The Egg. 1885. Lithograph. 438 x 314 mm. Art Institute of Chicago
Odilon Redon was a French painter and printmaker associated with the Post-impressionist and symbolist movements. Redon’s passion for drawing translated beautifully into his prints. Redon produced a large portfolio of etchings, lithographs and illustrated books. Redon’s graphic works are often described as imaginary, luminous and ambiguous or undefined.
The Old Woman: What are you afriad of? A wide black hole! 1896. Lithograph. Fitzwilliam Museum, UK.

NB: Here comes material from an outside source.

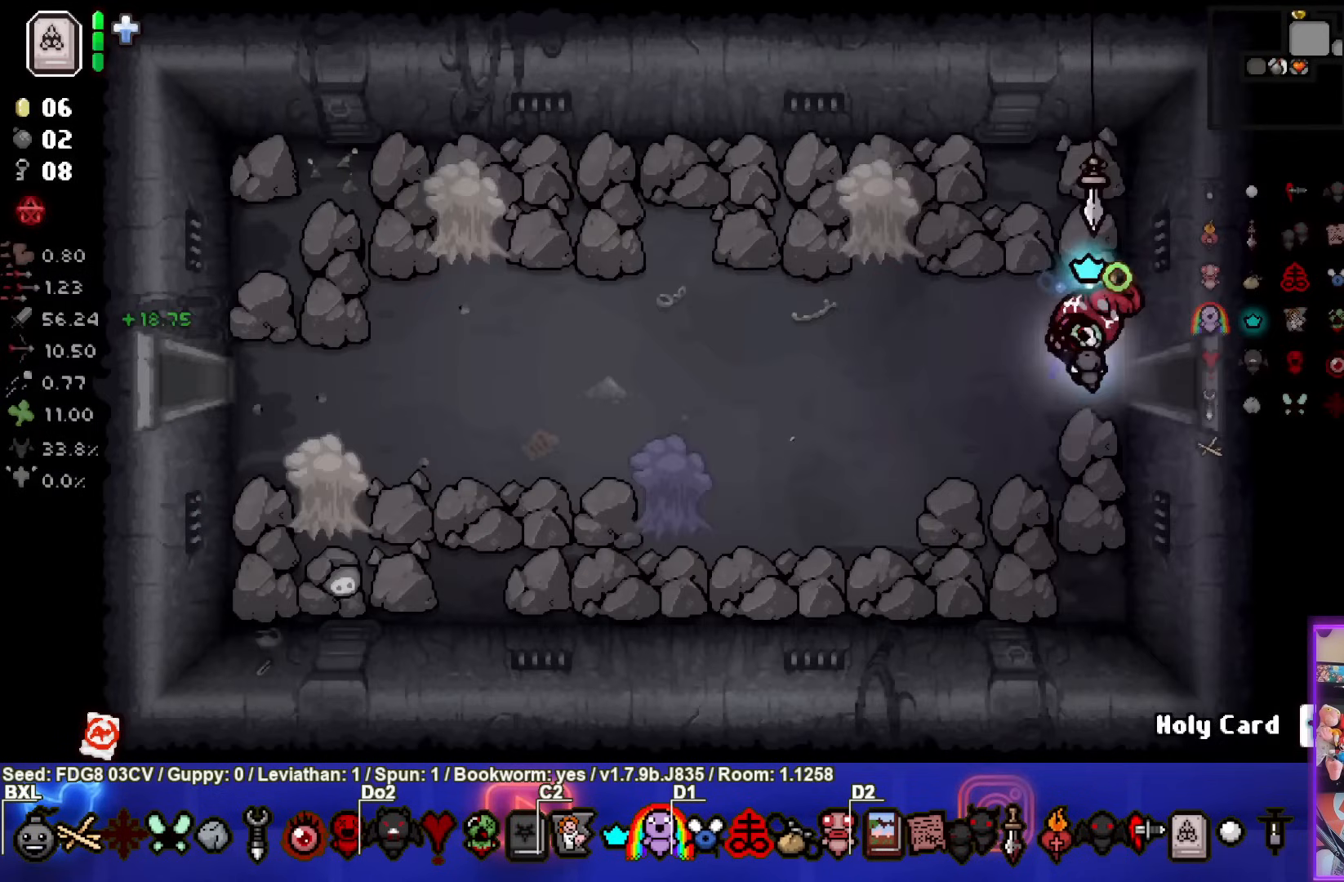
{"buttons": [], "left_stick": "down", "right_stick": "center", "events": [[267, "SQUARE", "up"], [317, "left_stick", "down"]]}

Redon’s early work consisted on charcoal drawings and a portfolio of lithographs titled “Dans le Rêve” (in the dream). Redon’s reputation quickly grew as he started to exhibit with the Nabis in Paris, creating pastels and oil paintings in addition to his graphic work.
The Chimeras. 1889. Illustrated book/ lithograph. Museum of Modern Art, NY.
Self-Portrait of Redon. 1880 Musee d’Orsay. Oil painting
Parsifal. Etching. Hirshhorn Museum
In 1913, a catalog of Redon’s etchings and lithographs was published by Andre Mellerio, cementing Redon’s role in the graphic arts and earning the artist the Legion of Honor. Redon continued to exhibit at the New York Armory, bringing Redon international acclaim.
Redon’s etchings and lithographs are often cited as some of the most important fine art prints of the 19th century. Redon’s influences include eastern religions such as Buddhism and Hindu as well as Japanese ukiyo-e prints. Redon’s paintings, prints and drawings are in esteemed collections including the Musée d’Orsay in Paris and the Museum of Modern Art in New York and the Getty in Los Angeles.